Fabio Fazio is silent but has next to him Michael Serra who begins the episode by tracing his personal “political history of Rai” with a sort of editorial. Serra wonders what party they belonged to “Topo Gigio, the Quartetto Cetra, Tognazzi and Vianello were one of the left and one of the right? And to get closer to the present day, what party are Amadeus, Fiorello, Mara Venier, Vespa, so Cavour put it is he from the historic right?” For the journalist and writer, “it is a stupid speech, because it is difficult to explain a story that is only partially political with politics. Luckily the work of people is stronger, no one has ever wondered in the past if Topo Gigio was from right or left but now everyone would be wondering which party he would belong to”.

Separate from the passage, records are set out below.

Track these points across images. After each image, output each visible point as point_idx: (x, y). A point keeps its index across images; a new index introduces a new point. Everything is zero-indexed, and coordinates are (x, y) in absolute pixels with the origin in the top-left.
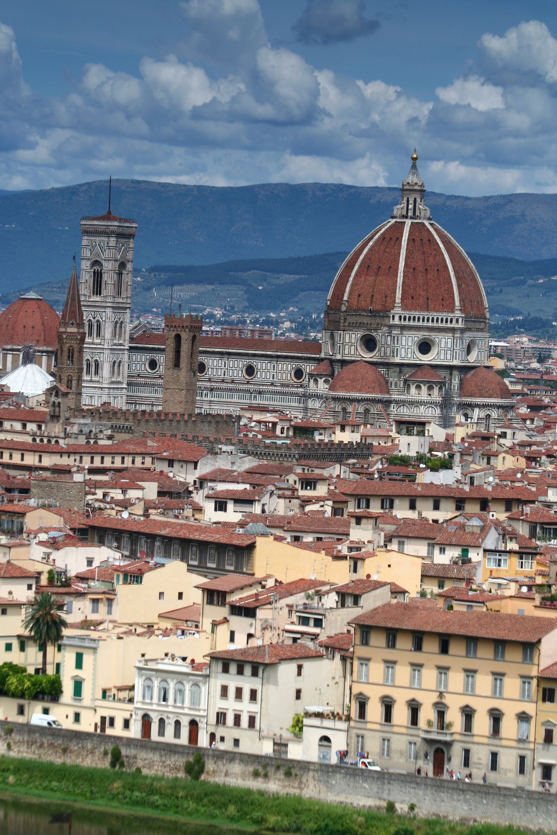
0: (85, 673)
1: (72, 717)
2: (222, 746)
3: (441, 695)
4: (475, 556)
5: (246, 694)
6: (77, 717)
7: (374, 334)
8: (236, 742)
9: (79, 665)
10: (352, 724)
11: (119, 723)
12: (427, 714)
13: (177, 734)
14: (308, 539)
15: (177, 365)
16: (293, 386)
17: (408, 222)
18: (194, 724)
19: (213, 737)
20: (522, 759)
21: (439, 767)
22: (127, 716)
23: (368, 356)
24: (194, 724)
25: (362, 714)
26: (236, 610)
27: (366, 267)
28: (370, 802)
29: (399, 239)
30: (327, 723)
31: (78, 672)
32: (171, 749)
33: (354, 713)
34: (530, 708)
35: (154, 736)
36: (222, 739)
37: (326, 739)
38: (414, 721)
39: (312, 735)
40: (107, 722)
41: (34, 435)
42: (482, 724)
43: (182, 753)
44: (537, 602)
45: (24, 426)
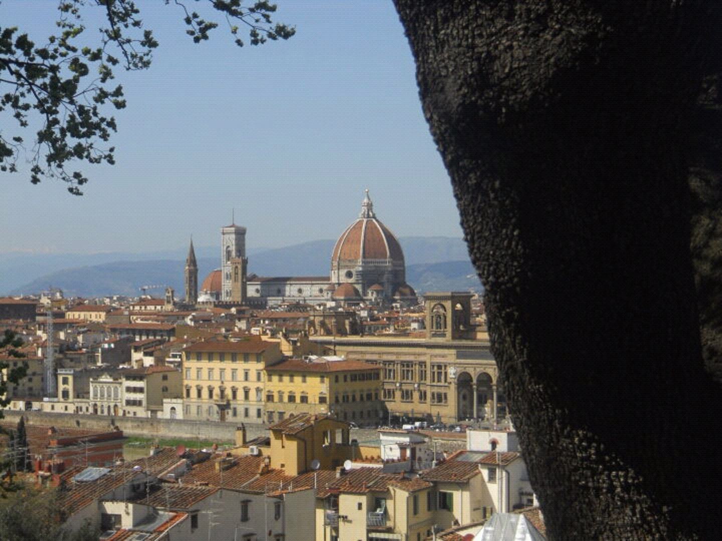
1: (64, 408)
2: (127, 415)
3: (222, 383)
6: (66, 408)
7: (352, 270)
8: (135, 413)
9: (65, 381)
10: (185, 400)
11: (84, 409)
12: (216, 391)
16: (318, 296)
17: (365, 220)
18: (116, 406)
19: (124, 411)
20: (259, 410)
21: (223, 418)
22: (87, 405)
23: (351, 281)
24: (116, 406)
25: (188, 395)
26: (146, 354)
27: (348, 240)
28: (188, 436)
29: (361, 228)
30: (174, 400)
31: (66, 386)
32: (101, 418)
33: (185, 395)
34: (260, 385)
35: (99, 413)
36: (129, 412)
37: (173, 409)
38: (211, 396)
39: (167, 407)
40: (79, 409)
42: (240, 394)
43: (105, 420)
44: (269, 336)
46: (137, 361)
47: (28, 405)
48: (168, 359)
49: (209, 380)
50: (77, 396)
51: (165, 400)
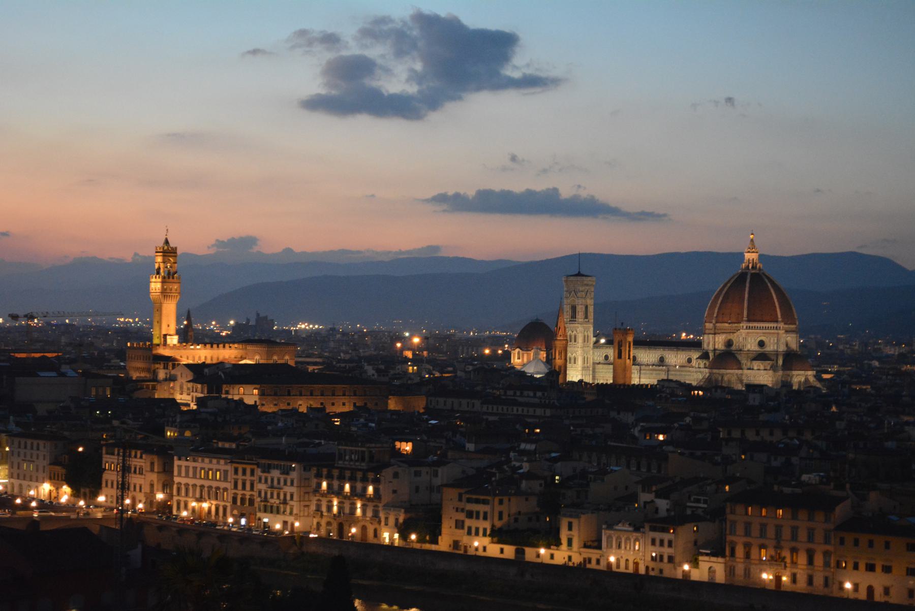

And to the “minister of culture Gennaro Sangiuliano who said here that there are Stalinists at Rai, we wonder how difficult it was for him to survive when he was director of Tg2, did they keep him locked up in a dungeon?”. For Serra, “there is a bad climate with a tendency to pigeonhole everything and everyone, forced to feel indebted to someone. In Rai there are many more people who do it alone. If I were a right-wing intellectual I’d be worried, they’d say I got on the bandwagon, that I’m not arriving because I’m good but because of my political affiliation. The time has come for a reflection – concludes Serra – Rai belongs to the state not to the parties, the atmosphere will remain toxic now and it is serious because many good people also work there”.